The framework is evaluated on four canonical PDE-based inverse problems: Darcy flow, Advection, Allen-Cahn Reaction-Diffusion, and Navier-Stokes vorticity equations. Posterior quality is assessed via $L^2$ errors in mean and pointwise standard deviation compared to trustworthy MCMC reference statistics. The one-step sampling model achieves relative errors below $10\%$ in both mean and uncertainty across all tested PDEs, with a sampling time per posterior sample on the order of $10^{-3}$ seconds (GPU inference), drastically surpassing MCMC and multistep diffusion models.

Ablations show the approach is backbone-agnostic, with PODNO and FNO architectures yielding comparable accuracy and substantial computational benefits. UNet backbones, in contrast, demonstrate grid-dependent limitations and inferior uncertainty estimates due to restricted function-space expressivity. The multi-step diffusion baseline consistently underperforms in both speed and posterior accuracy relative to one-step Mean Flows.
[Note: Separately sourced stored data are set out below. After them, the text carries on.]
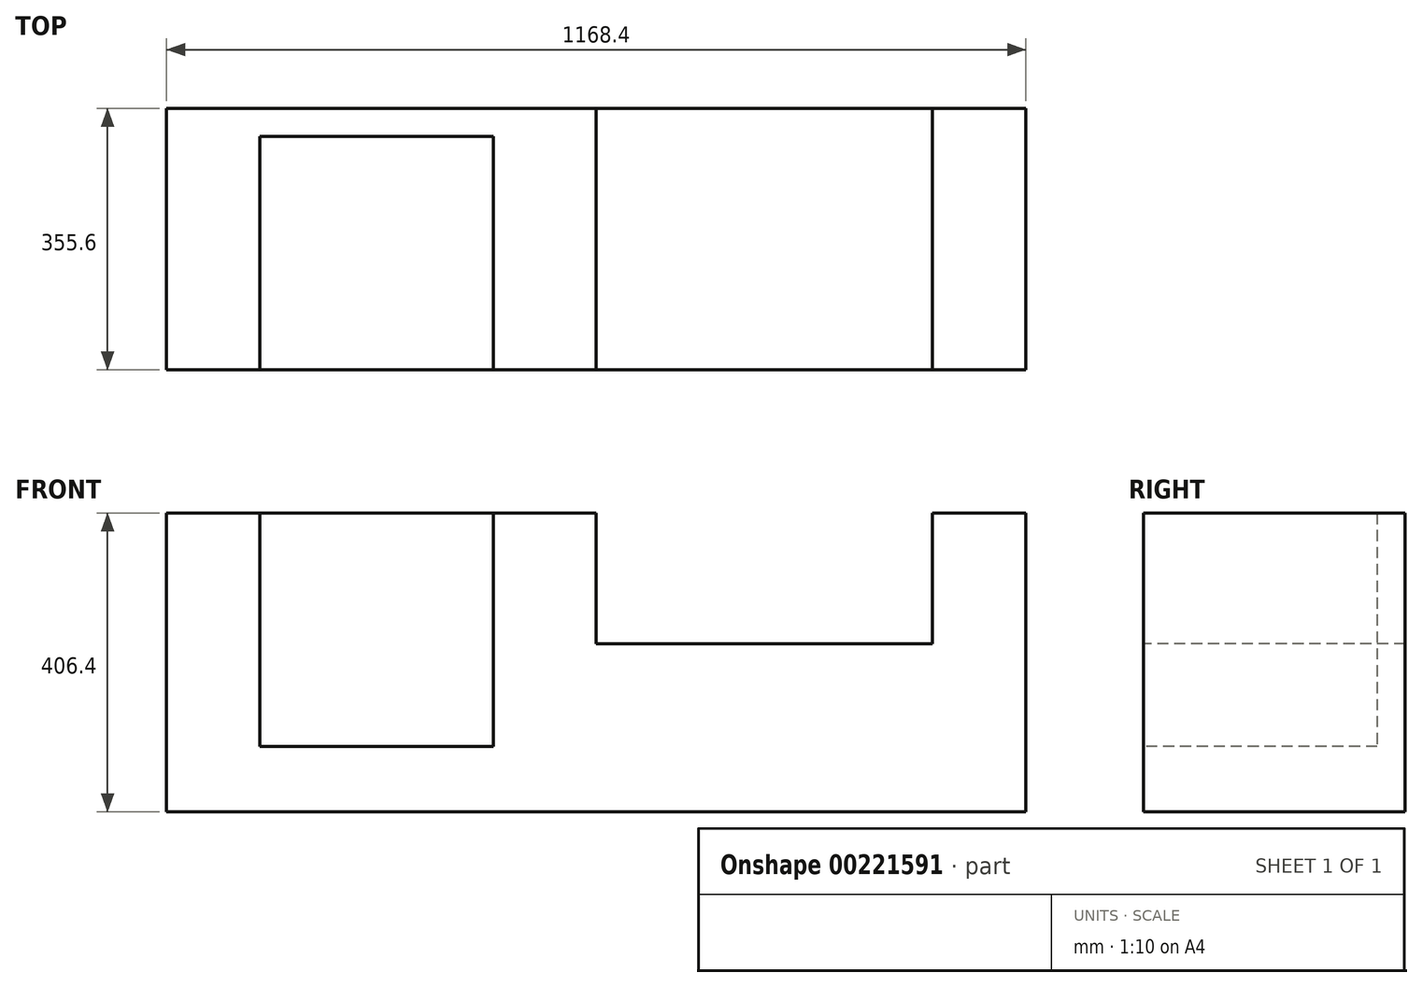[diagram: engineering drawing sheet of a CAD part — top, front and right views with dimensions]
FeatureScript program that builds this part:
annotation { "Feature Type Name" : "Feature", "Feature Type Description" : "" }
export const myFeature = defineFeature(function(context is Context, id is Id, definition is map)
    precondition{}
    {
        {
            var Q0;
            Q0=qCreatedBy(makeId("Top.planeOp"),FACE);
            var sketch = newSketch(context, id + "F0", { "sketchPlane" : qUnion([Q0])});
            skLineSegment(sketch, "E0", {"start": v(-598.84, 125.57) * mm, "end": v(569.56, 125.57) * mm});
            skLineSegment(sketch, "E1", {"start": v(569.56, 125.57) * mm, "end": v(569.56, -230.03) * mm});
            skLineSegment(sketch, "E2", {"start": v(569.56, -230.03) * mm, "end": v(-598.84, -230.03) * mm});
            skLineSegment(sketch, "E3", {"start": v(-598.84, -230.03) * mm, "end": v(-598.84, 125.57) * mm});
            skSolve(sketch);
        }
        {
            var Q0;
            Q0 = qSketchRegion(id + "F0", true);
            var Q1;
            Q1=makeQuery(id+"F0.imprint","IMPRINT",FACE,{"disambiguationData":[TD([[makeQuery(id+"F0.imprint","IMPRINT",EDGE,{"derivedFrom":sQuery(id+"F0.wireOp",EDGE,"E0")}),-1.0]])]});
            extrude(context, id + "F1", {"entities" : qUnion([Q0, Q1]), "depth" : 406.4 * mm});
        }
        {
            var Q0;
            Q0=makeQuery(id+"F1.opExtrude","SWEPT_FACE",FACE,{"disambiguationData":[OSD([sQuery(id+"F0.wireOp",EDGE,"E2")])]});
            var sketch = newSketch(context, id + "F2", { "sketchPlane" : qUnion([Q0])});
            skLineSegment(sketch, "E4", {"start": v(-471.84, 406.4) * mm, "end": v(-471.84, 88.9) * mm});
            skLineSegment(sketch, "E5", {"start": v(-471.84, 88.9) * mm, "end": v(-154.34, 88.9) * mm});
            skLineSegment(sketch, "E6", {"start": v(-154.34, 88.9) * mm, "end": v(-154.34, 406.4) * mm});
            skLineSegment(sketch, "E7", {"start": v(-14.64, 406.4) * mm, "end": v(-14.64, 228.6) * mm});
            skLineSegment(sketch, "E8", {"start": v(-14.64, 228.6) * mm, "end": v(442.56, 228.6) * mm});
            skLineSegment(sketch, "E9", {"start": v(442.56, 228.6) * mm, "end": v(442.56, 406.4) * mm});
            skSolve(sketch);
        }
        {
            var Q0;
            Q0 = qSketchRegion(id + "F2", true);
            var Q1;
            {var subQ0=sQuery(id+"F2.wireOp",EDGE,"E7");Q1=makeQuery(id+"F2.imprint","IMPRINT",FACE,{"disambiguationData":[TD([[makeQuery(id+"F2.imprint","IMPRINT",EDGE,{"derivedFrom":subQ0}),1.0]])]});}
            extrude(context, id + "F3", {"entities" : qUnion([Q0, Q1]), "operationType" : NewBodyOperationType.REMOVE, "oppositeDirection" : true, "depth" : 355.6 * mm});
        }
        {
            var Q0;
            {var subQ0=sQuery(id+"F2.wireOp",EDGE,"E4");Q0=makeQuery(id+"F2.imprint","IMPRINT",FACE,{"disambiguationData":[TD([[makeQuery(id+"F2.imprint","IMPRINT",EDGE,{"derivedFrom":subQ0}),1.0]])]});}
            extrude(context, id + "F4", {"entities" : qUnion([Q0]), "operationType" : NewBodyOperationType.REMOVE, "oppositeDirection" : true, "depth" : 317.5 * mm});
        }
    });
Practical and Theoretical Implications

Practically, the proposed fully conditional, one-step transport enables real-time posterior sampling for PDE inverse problems without retraining, making uncertainty quantification feasible in settings previously precluded by computational cost. Theoretically, the work advances the understanding of measure compatibility and transport regularity in infinite-dimensional Bayesian inference. It emphasizes the criticality of reference measure selection for function-space generative modeling, with prior-aligned trace-class references being the only robust choice.

The limitations highlighted include reliance on the expressivity and conditioning of operator-learning architectures, difficulties in diagnosing velocity approximation bias, and the necessity of offline prior data generation. Addressing these may entail further architectural innovations and principled error diagnostics.

Conclusion

This paper introduces a resolution-robust, prior-aligned, one-step generative framework for Bayesian inverse problems in function spaces, advancing both computational tractability and measure-theoretic well-posedness. The approach is theoretically justified, empirically validated, and compatible with a range of operator-learning backbones. The findings clarify the role of reference measures in function-space generative modeling, offering a path forward for accelerated uncertainty quantification in scientific computing and PDE-constrained inverse tasks (2603.14798).